Studierende in Zürich, kritische Lehrlinge und Mittelschüler im Wallis. Wir organisierten zuerst zwei Tagungen in Brig, dann gaben wir eine Zeitung heraus, die wir gratis vor Fabriktoren verteilten. In der «Roten Anneliese» habe ich meine ersten Texte veröffentlicht.

Wollten Sie niemals ganz ins Wallis zurückkehren?
Seit 1968 bin ich mit Peter Seiler aus Brig zusammen. Nach einer Assistenz an der ETH in Zürich bewarb er sich als Mathematiklehrer im Wallis. Peter war der einzige Kandidat, der die Bedingungen erfüllte, doch er bekam die Stelle nicht. Er war ebenfalls beim Kritischen Oberwallis. Ein Jahr später bewarb ich mich selber. Meine Bewerbung wurde nicht einmal beantwortet. Die politische Aktion hätte uns zurückführen sollen. Ehrlich gesagt, wir waren nicht unglücklich, dass wir in Zürich bleiben konnten.

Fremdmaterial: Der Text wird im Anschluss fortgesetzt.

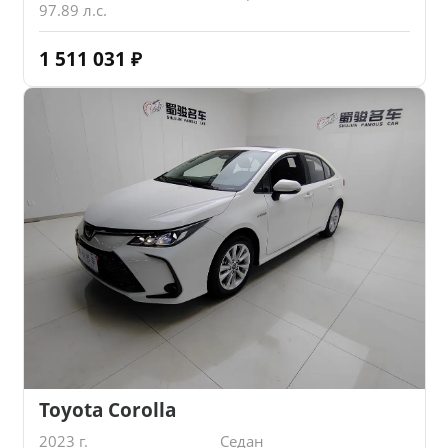
97.89 л.с.
1 511 031
₽
Toyota Corolla
2023 г.
Седан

Elisabeth Joris (70) gehörte als Geschichtsstudentin zu den GründerInnen der Bewegung Kritisches Oberwallis. Später unterrichtete sie ein Berufsleben lang an einer Zürcher Mittelschule und forschte als feministische Historikerin. Sie hat einen Mann, zwei Söhne und zwei Enkelinnen.